• [Work order]:
Below is a listing; repeat exactly the lines from the one containing "right eye: (531, 211)" to the one containing "left knee: (793, 587)", both included.

• [Provided entries]:
★ ★ ★ ★

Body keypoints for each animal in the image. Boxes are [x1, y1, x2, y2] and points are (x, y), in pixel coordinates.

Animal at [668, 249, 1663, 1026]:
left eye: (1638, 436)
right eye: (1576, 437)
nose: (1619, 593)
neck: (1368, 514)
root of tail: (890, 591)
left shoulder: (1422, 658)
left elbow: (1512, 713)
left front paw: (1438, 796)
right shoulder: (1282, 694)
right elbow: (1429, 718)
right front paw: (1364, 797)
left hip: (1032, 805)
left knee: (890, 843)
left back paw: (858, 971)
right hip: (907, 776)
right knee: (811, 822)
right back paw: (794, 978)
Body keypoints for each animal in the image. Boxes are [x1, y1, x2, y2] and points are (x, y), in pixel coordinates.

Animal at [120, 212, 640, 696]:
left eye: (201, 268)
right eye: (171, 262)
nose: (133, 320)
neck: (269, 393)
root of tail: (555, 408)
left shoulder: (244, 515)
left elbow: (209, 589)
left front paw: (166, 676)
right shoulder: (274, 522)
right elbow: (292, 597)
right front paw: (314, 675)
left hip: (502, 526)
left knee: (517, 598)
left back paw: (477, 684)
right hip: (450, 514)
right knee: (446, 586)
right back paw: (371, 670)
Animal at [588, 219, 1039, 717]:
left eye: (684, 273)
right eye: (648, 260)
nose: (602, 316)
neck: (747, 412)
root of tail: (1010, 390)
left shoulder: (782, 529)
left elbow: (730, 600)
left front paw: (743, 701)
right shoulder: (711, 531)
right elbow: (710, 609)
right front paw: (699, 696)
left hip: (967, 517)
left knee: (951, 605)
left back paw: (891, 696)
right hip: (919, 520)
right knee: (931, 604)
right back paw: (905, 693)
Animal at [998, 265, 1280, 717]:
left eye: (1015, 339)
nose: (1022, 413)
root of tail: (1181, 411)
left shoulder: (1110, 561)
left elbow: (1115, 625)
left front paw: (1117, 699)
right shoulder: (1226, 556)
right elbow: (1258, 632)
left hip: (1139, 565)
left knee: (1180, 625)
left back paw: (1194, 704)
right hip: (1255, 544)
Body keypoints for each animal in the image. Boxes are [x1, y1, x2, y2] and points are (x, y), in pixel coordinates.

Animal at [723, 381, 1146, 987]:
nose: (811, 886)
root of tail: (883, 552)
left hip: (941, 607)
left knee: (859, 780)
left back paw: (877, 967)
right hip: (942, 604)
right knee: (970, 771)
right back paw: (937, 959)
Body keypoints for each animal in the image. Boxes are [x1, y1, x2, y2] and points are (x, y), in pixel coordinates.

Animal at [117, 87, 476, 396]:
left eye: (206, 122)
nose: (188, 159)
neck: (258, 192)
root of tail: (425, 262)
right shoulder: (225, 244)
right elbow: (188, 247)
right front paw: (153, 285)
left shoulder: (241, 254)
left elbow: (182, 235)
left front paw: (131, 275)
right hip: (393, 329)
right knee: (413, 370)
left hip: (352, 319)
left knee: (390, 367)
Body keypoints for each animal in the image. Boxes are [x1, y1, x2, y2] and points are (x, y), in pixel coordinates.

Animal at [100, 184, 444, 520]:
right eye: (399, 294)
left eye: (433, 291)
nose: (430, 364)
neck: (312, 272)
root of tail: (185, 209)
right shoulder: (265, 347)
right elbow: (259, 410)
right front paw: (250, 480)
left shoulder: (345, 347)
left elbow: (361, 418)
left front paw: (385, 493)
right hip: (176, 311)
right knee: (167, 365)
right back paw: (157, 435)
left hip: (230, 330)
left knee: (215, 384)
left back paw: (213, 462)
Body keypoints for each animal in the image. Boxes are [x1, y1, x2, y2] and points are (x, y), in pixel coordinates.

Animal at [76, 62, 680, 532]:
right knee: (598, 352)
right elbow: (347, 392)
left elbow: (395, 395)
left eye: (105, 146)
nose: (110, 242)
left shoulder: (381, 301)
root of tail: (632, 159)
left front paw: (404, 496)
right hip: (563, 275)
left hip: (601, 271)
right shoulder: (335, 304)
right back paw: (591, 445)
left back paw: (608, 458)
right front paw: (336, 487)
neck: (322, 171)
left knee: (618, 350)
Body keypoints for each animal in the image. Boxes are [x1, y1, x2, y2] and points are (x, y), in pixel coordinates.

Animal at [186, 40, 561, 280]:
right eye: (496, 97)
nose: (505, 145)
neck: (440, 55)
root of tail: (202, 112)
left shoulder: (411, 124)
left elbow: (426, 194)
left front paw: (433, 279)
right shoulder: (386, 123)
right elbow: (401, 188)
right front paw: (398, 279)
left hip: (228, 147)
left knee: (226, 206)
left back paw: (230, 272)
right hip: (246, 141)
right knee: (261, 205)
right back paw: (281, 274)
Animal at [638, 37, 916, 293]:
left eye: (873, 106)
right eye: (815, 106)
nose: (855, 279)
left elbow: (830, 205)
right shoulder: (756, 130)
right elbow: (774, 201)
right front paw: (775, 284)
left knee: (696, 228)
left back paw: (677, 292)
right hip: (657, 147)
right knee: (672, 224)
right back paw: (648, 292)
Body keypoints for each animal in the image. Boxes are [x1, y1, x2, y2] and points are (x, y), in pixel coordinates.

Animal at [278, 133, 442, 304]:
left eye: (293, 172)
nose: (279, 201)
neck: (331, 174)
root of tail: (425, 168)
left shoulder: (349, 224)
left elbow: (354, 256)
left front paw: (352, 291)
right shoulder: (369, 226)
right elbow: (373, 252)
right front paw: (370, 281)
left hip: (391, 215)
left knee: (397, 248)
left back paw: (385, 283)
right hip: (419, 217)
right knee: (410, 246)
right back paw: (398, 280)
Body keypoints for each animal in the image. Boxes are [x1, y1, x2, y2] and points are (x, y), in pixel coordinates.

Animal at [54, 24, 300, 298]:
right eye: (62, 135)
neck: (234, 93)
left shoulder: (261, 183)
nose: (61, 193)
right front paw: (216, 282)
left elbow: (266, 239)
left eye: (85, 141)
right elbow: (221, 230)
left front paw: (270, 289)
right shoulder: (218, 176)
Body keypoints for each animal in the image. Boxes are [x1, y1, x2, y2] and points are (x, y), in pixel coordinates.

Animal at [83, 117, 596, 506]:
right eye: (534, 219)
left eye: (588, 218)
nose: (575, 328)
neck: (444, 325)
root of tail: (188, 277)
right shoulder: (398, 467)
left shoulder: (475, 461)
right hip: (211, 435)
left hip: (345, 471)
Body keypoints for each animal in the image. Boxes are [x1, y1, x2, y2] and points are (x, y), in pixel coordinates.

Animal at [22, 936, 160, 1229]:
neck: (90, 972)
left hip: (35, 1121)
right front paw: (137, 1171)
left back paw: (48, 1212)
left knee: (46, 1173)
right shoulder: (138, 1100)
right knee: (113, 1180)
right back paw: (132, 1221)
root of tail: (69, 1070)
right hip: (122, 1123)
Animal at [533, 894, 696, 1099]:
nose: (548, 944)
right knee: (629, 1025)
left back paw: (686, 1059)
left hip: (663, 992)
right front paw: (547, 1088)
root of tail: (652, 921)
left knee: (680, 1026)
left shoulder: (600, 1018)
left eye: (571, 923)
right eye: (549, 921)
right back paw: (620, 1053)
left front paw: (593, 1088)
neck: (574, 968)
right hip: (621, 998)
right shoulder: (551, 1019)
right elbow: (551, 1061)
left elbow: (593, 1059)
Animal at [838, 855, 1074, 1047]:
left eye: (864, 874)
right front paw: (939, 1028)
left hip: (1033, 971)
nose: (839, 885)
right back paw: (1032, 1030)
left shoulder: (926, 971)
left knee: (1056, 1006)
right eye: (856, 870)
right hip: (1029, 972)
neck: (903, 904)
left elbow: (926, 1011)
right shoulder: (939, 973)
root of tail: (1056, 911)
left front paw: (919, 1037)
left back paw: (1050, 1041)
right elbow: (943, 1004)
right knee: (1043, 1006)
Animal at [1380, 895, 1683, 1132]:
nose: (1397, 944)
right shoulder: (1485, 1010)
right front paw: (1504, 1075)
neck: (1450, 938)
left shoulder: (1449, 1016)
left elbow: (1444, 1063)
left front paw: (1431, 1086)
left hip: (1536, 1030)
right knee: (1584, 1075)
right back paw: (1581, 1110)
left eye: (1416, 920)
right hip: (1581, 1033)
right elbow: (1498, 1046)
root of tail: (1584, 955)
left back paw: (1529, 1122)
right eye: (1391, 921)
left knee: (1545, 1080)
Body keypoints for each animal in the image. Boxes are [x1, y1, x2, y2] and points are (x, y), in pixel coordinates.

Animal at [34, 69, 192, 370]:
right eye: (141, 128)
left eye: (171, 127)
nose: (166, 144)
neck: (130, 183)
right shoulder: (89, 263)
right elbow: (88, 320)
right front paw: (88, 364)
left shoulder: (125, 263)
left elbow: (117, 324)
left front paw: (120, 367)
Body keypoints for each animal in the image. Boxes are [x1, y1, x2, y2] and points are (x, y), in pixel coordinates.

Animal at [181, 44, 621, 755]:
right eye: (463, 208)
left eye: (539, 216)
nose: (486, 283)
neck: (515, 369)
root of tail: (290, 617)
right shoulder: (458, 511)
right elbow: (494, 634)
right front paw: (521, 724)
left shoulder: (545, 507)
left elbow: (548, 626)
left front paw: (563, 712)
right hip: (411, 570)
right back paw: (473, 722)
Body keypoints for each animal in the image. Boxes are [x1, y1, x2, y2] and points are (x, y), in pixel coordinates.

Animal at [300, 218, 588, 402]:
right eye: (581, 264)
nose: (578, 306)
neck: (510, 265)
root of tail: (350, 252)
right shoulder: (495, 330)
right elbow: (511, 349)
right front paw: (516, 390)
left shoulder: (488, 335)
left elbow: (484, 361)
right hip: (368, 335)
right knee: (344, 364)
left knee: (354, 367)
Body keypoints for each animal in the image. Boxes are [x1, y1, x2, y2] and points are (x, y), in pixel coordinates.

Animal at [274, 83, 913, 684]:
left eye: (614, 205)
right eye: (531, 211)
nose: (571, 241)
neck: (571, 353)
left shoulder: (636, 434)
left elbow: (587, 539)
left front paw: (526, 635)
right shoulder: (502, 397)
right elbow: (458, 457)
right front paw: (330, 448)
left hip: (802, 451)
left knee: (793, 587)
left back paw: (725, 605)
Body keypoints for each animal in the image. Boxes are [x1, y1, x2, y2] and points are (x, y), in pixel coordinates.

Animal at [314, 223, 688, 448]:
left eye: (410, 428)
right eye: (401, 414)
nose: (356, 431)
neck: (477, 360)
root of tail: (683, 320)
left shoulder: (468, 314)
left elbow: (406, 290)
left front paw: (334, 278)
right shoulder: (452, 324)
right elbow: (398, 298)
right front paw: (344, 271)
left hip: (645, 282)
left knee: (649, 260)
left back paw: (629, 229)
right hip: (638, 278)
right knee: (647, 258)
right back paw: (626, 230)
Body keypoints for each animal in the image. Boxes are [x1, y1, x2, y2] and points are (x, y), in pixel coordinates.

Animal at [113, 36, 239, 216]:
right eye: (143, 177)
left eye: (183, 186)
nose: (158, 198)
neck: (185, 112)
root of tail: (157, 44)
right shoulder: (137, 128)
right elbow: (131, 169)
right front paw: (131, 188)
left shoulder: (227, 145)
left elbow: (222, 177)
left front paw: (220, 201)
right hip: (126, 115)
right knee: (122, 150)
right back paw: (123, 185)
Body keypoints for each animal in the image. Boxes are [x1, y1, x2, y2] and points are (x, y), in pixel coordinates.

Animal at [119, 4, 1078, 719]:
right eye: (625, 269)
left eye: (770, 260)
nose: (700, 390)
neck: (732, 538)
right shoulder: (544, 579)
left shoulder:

★ ★ ★ ★

• [Result of this exercise]:
right eye: (531, 211)
nose: (571, 241)
neck: (571, 353)
left shoulder: (636, 434)
left elbow: (587, 539)
left front paw: (526, 635)
right shoulder: (502, 397)
right elbow: (458, 457)
right front paw: (330, 448)
left hip: (802, 451)
left knee: (793, 587)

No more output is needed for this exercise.